Wir suchen uns die Prüfungen, die Bedrängnisse und den Kummer nicht aus. Unsere Reise durchs Leben bietet uns für unseren Bedarf genau das richtige Maß. Viele Prüfungen sind einfach ein natürlicher Bestandteil unseres irdischen Daseins, spielen aber für unseren Fortschritt eine ganz wesentliche Rolle.
Als sich das irdische Wirken des Heilands dem Ende zuneigte, erlebte er die schwierigste aller Prüfungen – das unglaubliche Leiden in Getsemani und auf Golgota. Dies ging der herrlichen Auferstehung und der Verheißung, dass eines Tages alles Leiden ein Ende haben wird, voraus. Sein Leiden war die Voraussetzung für das leere Grab an jenem Ostermorgen und für unsere künftige Unsterblichkeit und unser ewiges Leben.
Manchmal möchten wir Wachstum ohne Herausforderungen, und wir möchten Kraft entwickeln ohne jede Anstrengung. Wir können uns aber nicht weiterentwickeln, wenn wir den leichten Weg nehmen. Uns ist vollkommen klar, dass ein Sportler, der zu hartem Training nicht bereit ist, nie ein Spitzensportler werden wird. Wir müssen aufpassen, dass wir nicht genau wegen dem grollen, was uns hilft, an der göttlichen Natur Anteil zu erhalten.

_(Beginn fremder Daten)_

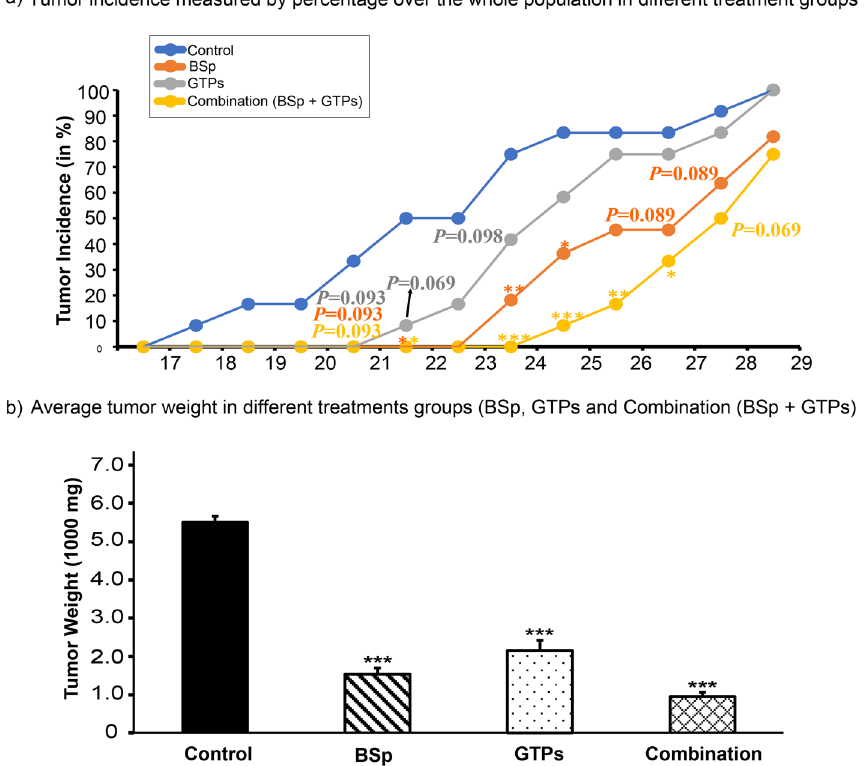
Figure 1. Her2/neu mice were administered with regular control diet, 26% BSp diet, 0.5% GTPs in drinking water or BSp and GTP in combination (BSp + GTPs) upon weaning at 3 weeks. Dietary treatment continued throughout the study until termination of the experiment and mice were evaluated for tumor growth weekly. ( a ) Tumor incidence measured by percentage over the whole population. ( b ) Average tumor weight among BSp, GTPs and the combination treatment group. Columns represents mean; bars, standard error; *p value < 0.05, **p value < 0.01, ***p value < 0.001 which were significantly different from the control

Keine unserer Prüfungen und Bedrängnisse geht über unsere Kraft hinaus, weil wir die Hilfe des Herrn in Anspruch nehmen können. Durch Christus, der uns Kraft gibt, können wir alles vollbringen.16
Nachdem Elder Robert D. Hales sich von einer schweren Krankheit erholt hatte, erzählte er bei der Generalkonferenz: „Ein paar Mal sagte ich dem Herrn, ich hätte die Lektionen, die er mir da vermitteln wollte, doch nun sicherlich gelernt und müsse daher nicht weiter so sehr leiden. Doch solche Bitten schienen nichts zu nützen, und mir wurde klar, dass ich diese Läuterung, durch die ich geprüft wurde, gemäß dem Zeitplan und auf die Weise des Herrn ertragen musste. Ich erfuhr …, dass ich mich all diesen Prüfungen und Bedrängnissen nicht allein stellen musste, sondern dass mich Schutzengel umhegten. Es gab engelhafte Ärzte und Krankenschwestern und vor allem meine liebe Frau Mary. Und gelegentlich, wenn der Herr es so wollte, fand ich Trost durch den Besuch himmlischer Scharen, die mir in meiner Not Trost und ewige Zusicherungen brachten.“17
Der Vater im Himmel liebt uns, und wir wissen: „Wer auch immer sein Vertrauen in Gott setzt, der wird in seinen Prüfungen und seinen Mühen und seinen Bedrängnissen gestärkt und wird am letzten Tag emporgehoben werden.“18 Eines Tages, wenn wir auf die andere Seite des Schleiers kommen, wünschen wir uns mehr, als dass uns lediglich jemand sagt: „Jetzt bist du fertig.“ Vielmehr wollen wir vom Herrn hören: „Sehr gut, du bist ein tüchtiger und treuer Diener.“19
Diese Worte von Paulus bedeuten mir viel:
„Was kann uns scheiden von der Liebe Christi? Bedrängnis oder Not oder Verfolgung, Hunger oder Kälte, Gefahr oder Schwert? …
Doch all das überwinden wir durch den, der uns geliebt hat.“20
Ich weiß, dass Gott lebt und dass sein Sohn Jesus Christus lebt. Ich weiß auch, dass wir durch ihre Hilfe die Bedrängnisse, denen wir uns in diesem Leben gegenübersehen, überwinden können. Wir können wie sie werden. Im Namen Jesu Christi. Amen.